**Task requirements:** The word "output" occurs in some lines of the listing. Copy those lines.

━━━━

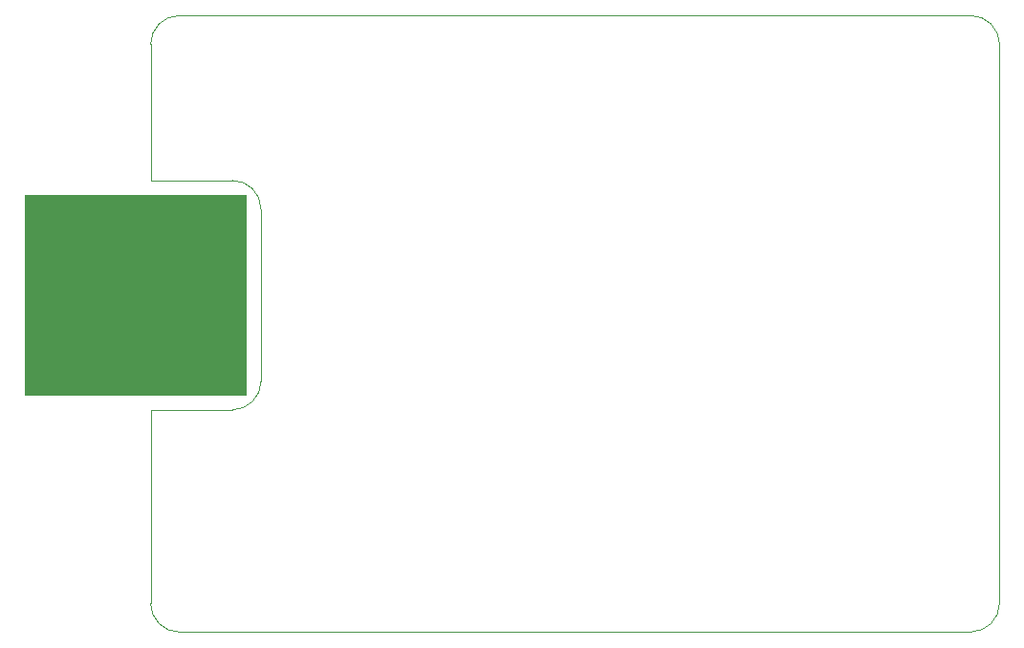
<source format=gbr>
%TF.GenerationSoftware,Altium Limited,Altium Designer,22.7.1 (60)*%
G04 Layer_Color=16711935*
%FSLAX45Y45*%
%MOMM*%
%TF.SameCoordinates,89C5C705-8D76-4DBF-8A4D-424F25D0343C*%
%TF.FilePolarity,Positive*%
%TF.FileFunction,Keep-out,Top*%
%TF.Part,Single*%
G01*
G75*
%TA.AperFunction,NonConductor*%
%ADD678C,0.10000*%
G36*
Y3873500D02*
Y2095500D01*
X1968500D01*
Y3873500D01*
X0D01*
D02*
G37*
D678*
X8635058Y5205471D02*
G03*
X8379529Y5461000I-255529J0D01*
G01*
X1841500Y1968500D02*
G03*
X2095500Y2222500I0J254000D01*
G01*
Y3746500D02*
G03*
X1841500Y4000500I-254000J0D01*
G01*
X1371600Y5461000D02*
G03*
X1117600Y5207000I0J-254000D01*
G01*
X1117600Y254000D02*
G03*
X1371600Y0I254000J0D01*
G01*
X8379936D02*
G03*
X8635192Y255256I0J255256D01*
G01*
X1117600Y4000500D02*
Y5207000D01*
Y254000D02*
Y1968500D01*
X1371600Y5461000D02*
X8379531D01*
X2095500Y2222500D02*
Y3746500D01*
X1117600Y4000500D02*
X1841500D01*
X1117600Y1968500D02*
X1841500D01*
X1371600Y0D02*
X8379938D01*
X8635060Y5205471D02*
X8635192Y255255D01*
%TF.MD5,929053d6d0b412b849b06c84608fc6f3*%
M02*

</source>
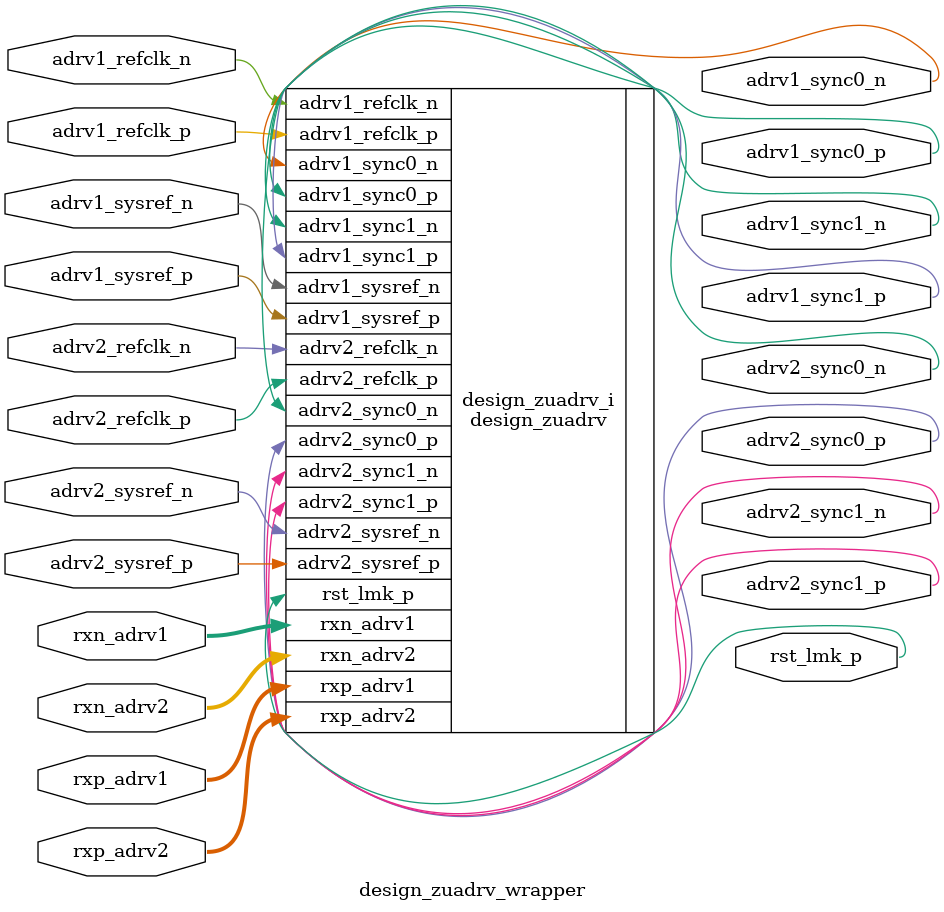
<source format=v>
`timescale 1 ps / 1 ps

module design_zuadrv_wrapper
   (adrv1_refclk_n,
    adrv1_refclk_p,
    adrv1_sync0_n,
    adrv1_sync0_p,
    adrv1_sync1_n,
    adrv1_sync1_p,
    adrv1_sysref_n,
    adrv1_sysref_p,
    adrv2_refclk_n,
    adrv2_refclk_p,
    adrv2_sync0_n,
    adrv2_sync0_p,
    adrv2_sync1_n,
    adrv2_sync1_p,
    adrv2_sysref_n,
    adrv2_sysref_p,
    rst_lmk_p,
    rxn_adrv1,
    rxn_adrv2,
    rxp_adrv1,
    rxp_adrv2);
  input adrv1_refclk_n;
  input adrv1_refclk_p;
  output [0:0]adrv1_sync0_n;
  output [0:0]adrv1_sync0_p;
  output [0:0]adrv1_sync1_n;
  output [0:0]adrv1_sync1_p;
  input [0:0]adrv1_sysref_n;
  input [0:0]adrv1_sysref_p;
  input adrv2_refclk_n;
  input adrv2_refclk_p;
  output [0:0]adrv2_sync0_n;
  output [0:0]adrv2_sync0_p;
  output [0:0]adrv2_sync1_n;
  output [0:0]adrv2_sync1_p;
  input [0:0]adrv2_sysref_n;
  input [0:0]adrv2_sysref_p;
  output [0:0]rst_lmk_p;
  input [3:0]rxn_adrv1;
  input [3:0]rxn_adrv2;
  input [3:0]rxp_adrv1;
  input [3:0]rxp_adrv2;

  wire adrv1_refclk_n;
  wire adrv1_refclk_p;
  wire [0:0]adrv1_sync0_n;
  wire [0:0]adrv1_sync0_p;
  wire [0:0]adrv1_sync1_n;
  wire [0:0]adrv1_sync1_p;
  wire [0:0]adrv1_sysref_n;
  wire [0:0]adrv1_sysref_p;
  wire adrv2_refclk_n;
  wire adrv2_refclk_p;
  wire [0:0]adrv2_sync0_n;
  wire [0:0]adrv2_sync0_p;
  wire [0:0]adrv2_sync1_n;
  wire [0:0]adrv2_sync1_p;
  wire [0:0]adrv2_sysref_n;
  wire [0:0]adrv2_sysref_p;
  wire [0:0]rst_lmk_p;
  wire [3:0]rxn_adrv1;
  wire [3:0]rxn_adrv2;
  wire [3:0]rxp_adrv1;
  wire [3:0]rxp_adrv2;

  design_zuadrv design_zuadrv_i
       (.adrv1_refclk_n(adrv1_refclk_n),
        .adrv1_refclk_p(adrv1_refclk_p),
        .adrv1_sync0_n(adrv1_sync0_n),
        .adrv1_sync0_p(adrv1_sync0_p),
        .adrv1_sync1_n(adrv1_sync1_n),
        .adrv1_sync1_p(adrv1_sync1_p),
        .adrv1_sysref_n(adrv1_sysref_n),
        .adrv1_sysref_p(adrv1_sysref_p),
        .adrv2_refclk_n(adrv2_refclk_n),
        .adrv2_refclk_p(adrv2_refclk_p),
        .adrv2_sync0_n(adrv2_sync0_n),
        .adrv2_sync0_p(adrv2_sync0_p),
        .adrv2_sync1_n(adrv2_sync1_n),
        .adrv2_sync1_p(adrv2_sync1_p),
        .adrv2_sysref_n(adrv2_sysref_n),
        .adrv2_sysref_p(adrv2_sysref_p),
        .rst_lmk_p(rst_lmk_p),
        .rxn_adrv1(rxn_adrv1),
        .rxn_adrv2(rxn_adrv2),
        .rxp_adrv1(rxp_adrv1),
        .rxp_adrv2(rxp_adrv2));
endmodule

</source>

━━━━

**Final answer:**
  output [0:0]adrv1_sync0_n;
  output [0:0]adrv1_sync0_p;
  output [0:0]adrv1_sync1_n;
  output [0:0]adrv1_sync1_p;
  output [0:0]adrv2_sync0_n;
  output [0:0]adrv2_sync0_p;
  output [0:0]adrv2_sync1_n;
  output [0:0]adrv2_sync1_p;
  output [0:0]rst_lmk_p;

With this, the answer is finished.